Task directions: Express the text read from every one of the rows below as a single continuous numbered list, one line per item, with blank lines left out. Leave the pictures out of your answer.
*** Block opens ***
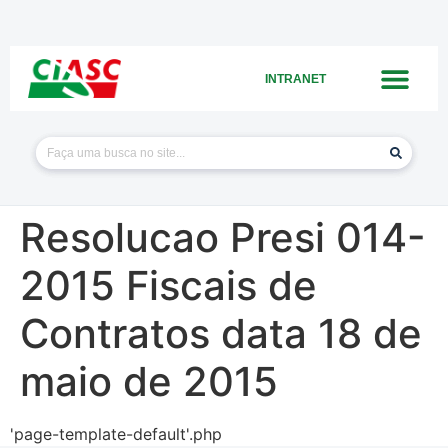
INTRANET
Resolucao Presi 014-
2015 Fiscais de
Contratos data 18 de
maio de 2015
'page-template-default'.php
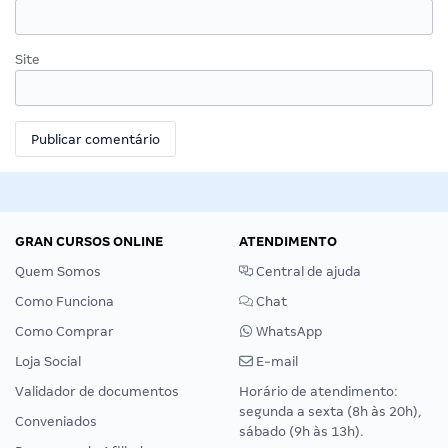
Site
GRAN CURSOS ONLINE
ATENDIMENTO
Quem Somos
Central de ajuda
Como Funciona
Chat
Como Comprar
WhatsApp
Loja Social
E-mail
Validador de documentos
Horário de atendimento:
segunda a sexta (8h às 20h),
Conveniados
sábado (9h às 13h).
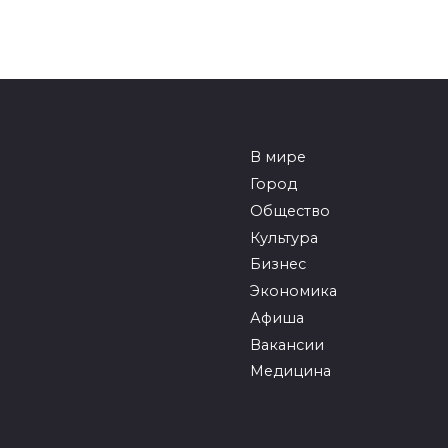
В мире
Город
Общество
Культура
Бизнес
Экономика
Афиша
Вакансии
Медицина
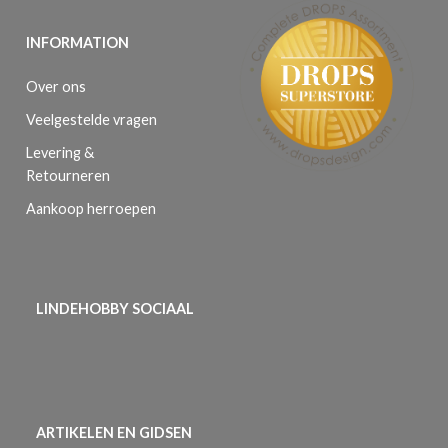
INFORMATION
Over ons
Veelgestelde vragen
Levering &
Retourneren
Aankoop herroepen
LINDEHOBBY SOCIAAL
ARTIKELEN EN GIDSEN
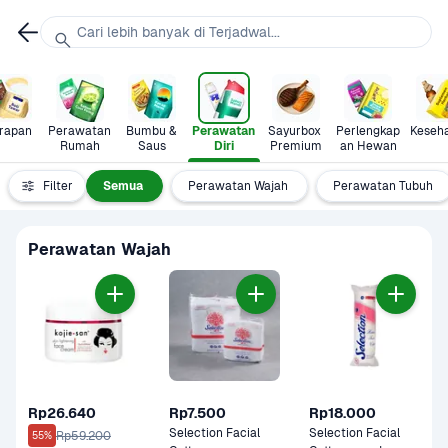
Cari lebih banyak di Terjadwal...
rapan
Perawatan 
Bumbu & 
Perawatan 
Sayurbox 
Perlengkap
Keseh
Rumah
Saus
Diri
Premium
an Hewan
Filter
Semua
Perawatan Wajah
Perawatan Tubuh
Perawatan Wajah
Rp26.640
Rp7.500
Rp18.000
Selection Facial 
Selection Facial 
Rp59.200
55%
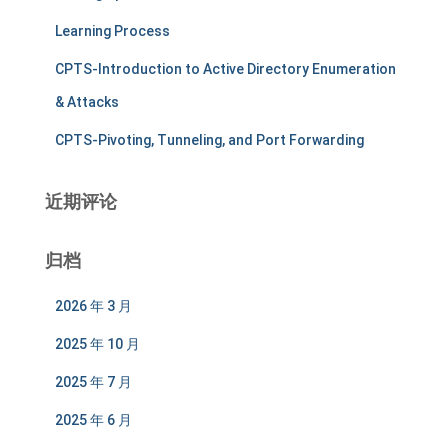
Learning Process
CPTS-Introduction to Active Directory Enumeration
& Attacks
CPTS-Pivoting, Tunneling, and Port Forwarding
近期评论
归档
2026 年 3 月
2025 年 10 月
2025 年 7 月
2025 年 6 月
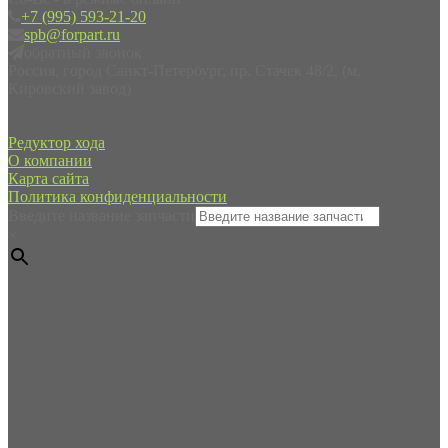
+7 (995) 593-21-20
spb@forpart.ru
обратный звонок
Россия, город Санкт-Петербург, пр. Стачек 48/2, (м.
Кировский завод)
Редуктор хода
О компании
Карта сайта
Политика конфиденциальности
Введите название запчасти
×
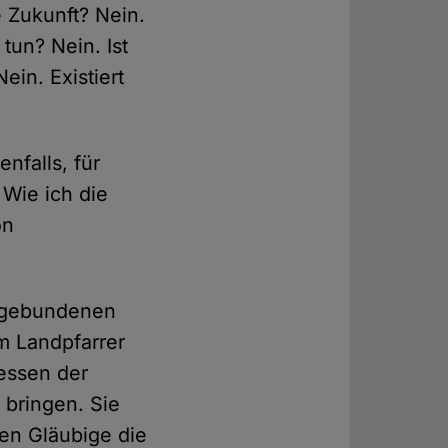
e Zukunft? Nein.
 tun? Nein. Ist
ein. Existiert
nfalls, für
 Wie ich die
on
h gebundenen
m Landpfarrer
essen der
 bringen. Sie
en Gläubige die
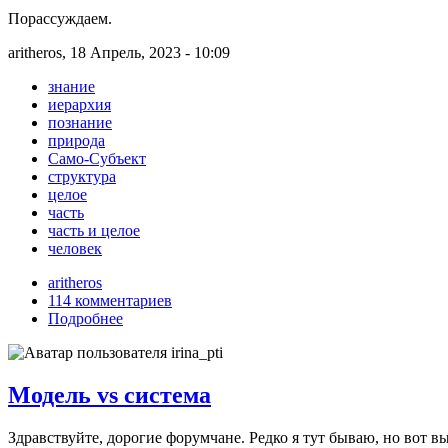
Порассуждаем.
aritheros, 18 Апрель, 2023 - 10:09
знание
иерархия
познание
природа
Само-Субъект
структура
целое
часть
часть и целое
человек
aritheros
114 комментариев
Подробнее
Модель vs система
Здравствуйте, дорогие форумчане. Редко я тут бываю, но вот в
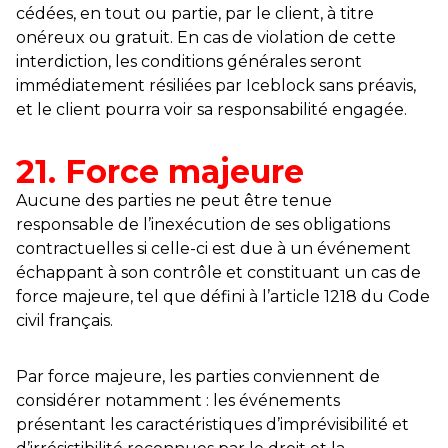
cédées, en tout ou partie, par le client, à titre
onéreux ou gratuit. En cas de violation de cette
interdiction, les conditions générales seront
immédiatement résiliées par Iceblock sans préavis,
et le client pourra voir sa responsabilité engagée.
21. Force majeure
Aucune des parties ne peut être tenue
responsable de l’inexécution de ses obligations
contractuelles si celle-ci est due à un événement
échappant à son contrôle et constituant un cas de
force majeure, tel que défini à l’article 1218 du Code
civil français.
Par force majeure, les parties conviennent de
considérer notamment : les événements
présentant les caractéristiques d’imprévisibilité et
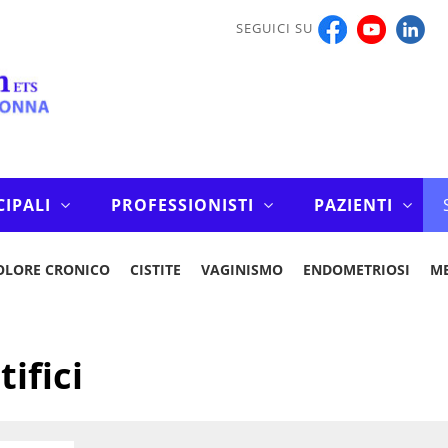
SEGUICI SU
CIPALI
PROFESSIONISTI
PAZIENTI
OLORE CRONICO
CISTITE
VAGINISMO
ENDOMETRIOSI
M
tifici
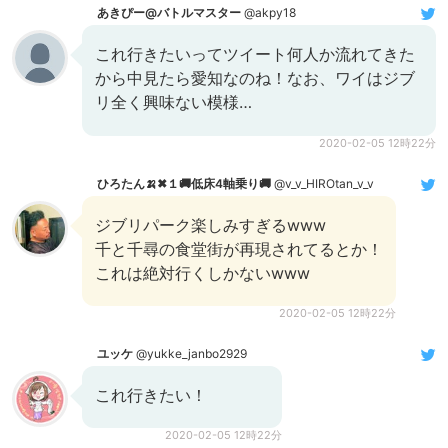
あきぴー@バトルマスター
@akpy18
これ行きたいってツイート何人か流れてきた
から中見たら愛知なのね！なお、ワイはジブ
リ全く興味ない模様…
2020-02-05 12時22分
ひろたん🍌✖１🚚低床4軸乗り🚚
@v_v_HIROtan_v_v
ジブリパーク楽しみすぎるwww
千と千尋の食堂街が再現されてるとか！
これは絶対行くしかないwww
2020-02-05 12時22分
ユッケ
@yukke_janbo2929
これ行きたい！
2020-02-05 12時22分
*** Block closes ***
Completed exercise:
1. INTRANET
2. Resolucao Presi 014-
3. 2015 Fiscais de
4. Contratos data 18 de
5. maio de 2015
6. 'page-template-default'.php
7. Site
8. GRAN CURSOS ONLINE
9. ATENDIMENTO
10. Quem Somos
11. Central de ajuda
12. Como Funciona
13. Chat
14. Como Comprar
15. WhatsApp
16. Loja Social
17. E-mail
18. Validador de documentos
19. Horário de atendimento:
20. segunda a sexta (8h às 20h),
21. Conveniados
22. sábado (9h às 13h).
23. В мире
24. Город
25. Общество
26. Культура
27. Бизнес
28. Экономика
29. Афиша
30. Вакансии
31. Медицина
32. INFORMATION
33. Over ons
34. Veelgestelde vragen
35. Levering &
36. Retourneren
37. Aankoop herroepen
38. LINDEHOBBY SOCIAAL
39. ARTIKELEN EN GIDSEN
40. Cari lebih banyak di Terjadwal...
41. rapan
42. Perawatan 
43. Bumbu & 
44. Perawatan 
45. Sayurbox 
46. Perlengkap
47. Keseh
48. Rumah
49. Saus
50. Diri
51. Premium
52. an Hewan
53. Filter
54. Semua
55. Perawatan Wajah
56. Perawatan Tubuh
57. Perawatan Wajah
58. Rp26.640
59. Rp7.500
60. Rp18.000
61. Selection Facial 
62. Selection Facial 
63. Rp59.200
64. 55%
65. Learning Process
66. CPTS-Introduction to Active Directory Enumeration
67. & Attacks
68. CPTS-Pivoting, Tunneling, and Port Forwarding
69. 近期评论
70. 归档
71. 2026 年 3 月
72. 2025 年 10 月
73. 2025 年 7 月
74. 2025 年 6 月
75. +7 (995) 593-21-20
76. spb@forpart.ru
77. обратный звонок
78. Россия, город Санкт-Петербург, пр. Стачек 48/2, (м.
79. Кировский завод)
80. Редуктор хода
81. О компании
82. Карта сайта
83. Политика конфиденциальности
84. Введите название запчасти
85. ×
86. e Zukunft? Nein.
87.  tun? Nein. Ist
88. ein. Existiert
89. nfalls, für
90.  Wie ich die
91. on
92. h gebundenen
93. m Landpfarrer
94. essen der
95.  bringen. Sie
96. en Gläubige die
97. Порассуждаем.
98. aritheros, 18 Апрель, 2023 - 10:09
99. знание
100. иерархия
101. познание
102. природа
103. Само-Субъект
104. структура
105. целое
106. часть
107. часть и целое
108. человек
109. aritheros
110. 114 комментариев
111. Подробнее
112. Модель vs система
113. Здравствуйте, дорогие форумчане. Редко я тут бываю, но вот в
114. cédées, en tout ou partie, par le client, à titre
115. onéreux ou gratuit. En cas de violation de cette
116. interdiction, les conditions générales seront
117. immédiatement résiliées par Iceblock sans préavis,
118. et le client pourra voir sa responsabilité engagée.
119. 21. Force majeure
120. Aucune des parties ne peut être tenue
121. responsable de l’inexécution de ses obligations
122. contractuelles si celle-ci est due à un événement
123. échappant à son contrôle et constituant un cas de
124. force majeure, tel que défini à l’article 1218 du Code
125. civil français.
126. Par force majeure, les parties conviennent de
127. considérer notamment : les événements
128. présentant les caractéristiques d’imprévisibilité et
129. SEGUICI SU
130. CIPALI
131. PROFESSIONISTI
132. PAZIENTI
133. OLORE CRONICO
134. CISTITE
135. VAGINISMO
136. ENDOMETRIOSI
137. M
138. tifici
139. あきぴー@バトルマスター
140. @akpy18
141. これ行きたいってツイート何人か流れてきた
142. から中見たら愛知なのね！なお、ワイはジブ
143. リ全く興味ない模様…
144. 2020-02-05 12時22分
145. ひろたん🍌✖１🚚低床4軸乗り🚚
146. @v_v_HIROtan_v_v
147. ジブリパーク楽しみすぎるwww
148. 千と千尋の食堂街が再現されてるとか！
149. これは絶対行くしかないwww
150. 2020-02-05 12時22分
151. ユッケ
152. @yukke_janbo2929
153. これ行きたい！
154. 2020-02-05 12時22分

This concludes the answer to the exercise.